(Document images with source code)
= = =
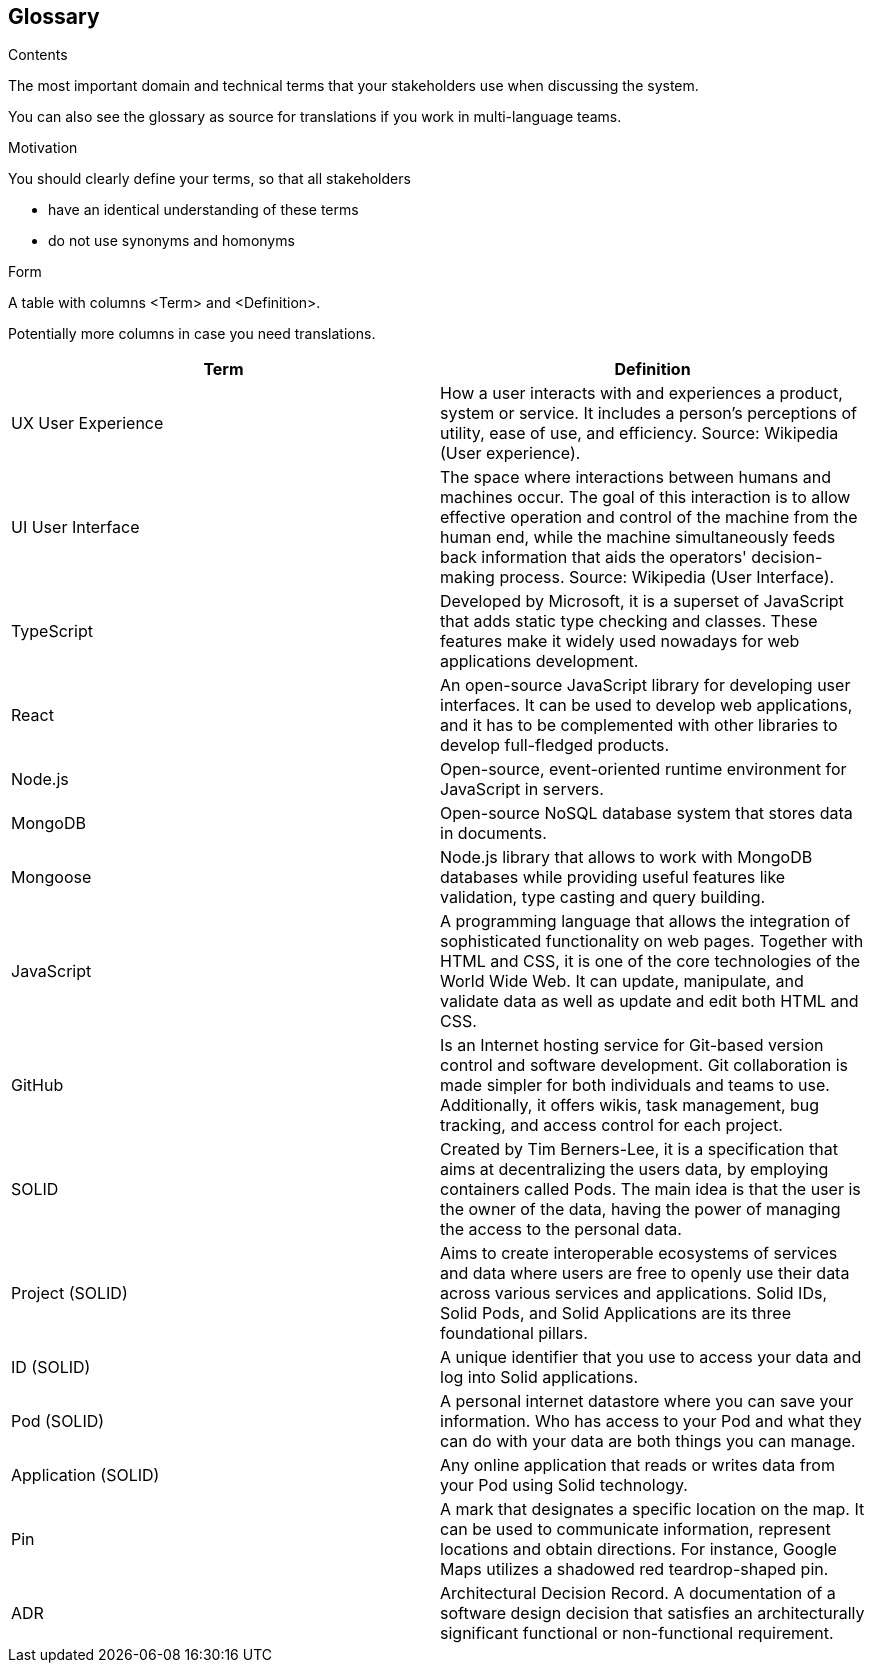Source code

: [[section-glossary]]
== Glossary



[role="arc42help"]
****
.Contents
The most important domain and technical terms that your stakeholders use when discussing the system.

You can also see the glossary as source for translations if you work in multi-language teams.

.Motivation
You should clearly define your terms, so that all stakeholders

* have an identical understanding of these terms
* do not use synonyms and homonyms

.Form
A table with columns <Term> and <Definition>.

Potentially more columns in case you need translations.

****

[options="header"]
|===
| Term         | Definition
| UX User Experience
| How a user interacts with and experiences a product, system or service. It includes a person's perceptions of utility, ease of use, and efficiency. Source: Wikipedia (User experience).

| UI User Interface
| The space where interactions between humans and machines occur. The goal of this interaction is to allow effective operation and control of the machine from the human end, while the machine simultaneously feeds back information that aids the operators' decision-making process. Source: Wikipedia (User Interface).

| TypeScript
| Developed by Microsoft, it is a superset of JavaScript that adds static type checking and classes.
These features make it widely used nowadays for web applications development.

| React
| An open-source JavaScript library for developing user interfaces. It can be used to develop web
applications, and it has to be complemented with other libraries to develop full-fledged products.

| Node.js
| Open-source, event-oriented runtime environment for JavaScript in servers.

| MongoDB
| Open-source NoSQL database system that stores data in documents.

| Mongoose
| Node.js library that allows to work with MongoDB databases while providing useful features like validation, type
casting and query building.

| JavaScript
| A programming language that allows the integration of sophisticated functionality on web pages. Together with HTML and CSS, it is one of the core technologies of the World Wide Web. It can update, manipulate, and validate data as well as update and edit both HTML and CSS.

| GitHub
| Is an Internet hosting service for Git-based version control and software development. Git collaboration is made simpler for both individuals and teams to use. Additionally, it offers wikis, task management, bug tracking, and access control for each project.

| SOLID
| Created by Tim Berners-Lee, it is a specification that aims at decentralizing the users data, by
employing containers called Pods. The main idea is that the user is the owner of the data, having the power of managing
the access to the personal data.

| Project (SOLID)
| Aims to create interoperable ecosystems of services and data where users are free to openly use their data across various services and applications. Solid IDs, Solid Pods, and Solid Applications are its three foundational pillars.

| ID (SOLID)
| A unique identifier that you use to access your data and log into Solid applications.

| Pod (SOLID)
| A personal internet datastore where you can save your information. Who has access to your Pod and what they can do with your data are both things you can manage.

| Application (SOLID)
| Any online application that reads or writes data from your Pod using Solid technology.

| Pin
| A mark that designates a specific location on the map. It can be used to communicate information, represent locations and obtain directions. For instance, Google Maps utilizes a shadowed red teardrop-shaped pin.

| ADR
| Architectural Decision Record. A documentation of a software design decision that satisfies an architecturally significant functional or non-functional requirement.
|===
= = =
▶ **Work instructions**: Pick out and copy the lines of the entries that hold the string "used".

▶ **Reply to the task**:
These features make it widely used nowadays for web applications development.
| An open-source JavaScript library for developing user interfaces. It can be used to develop web
| A mark that designates a specific location on the map. It can be used to communicate information, represent locations and obtain directions. For instance, Google Maps utilizes a shadowed red teardrop-shaped pin.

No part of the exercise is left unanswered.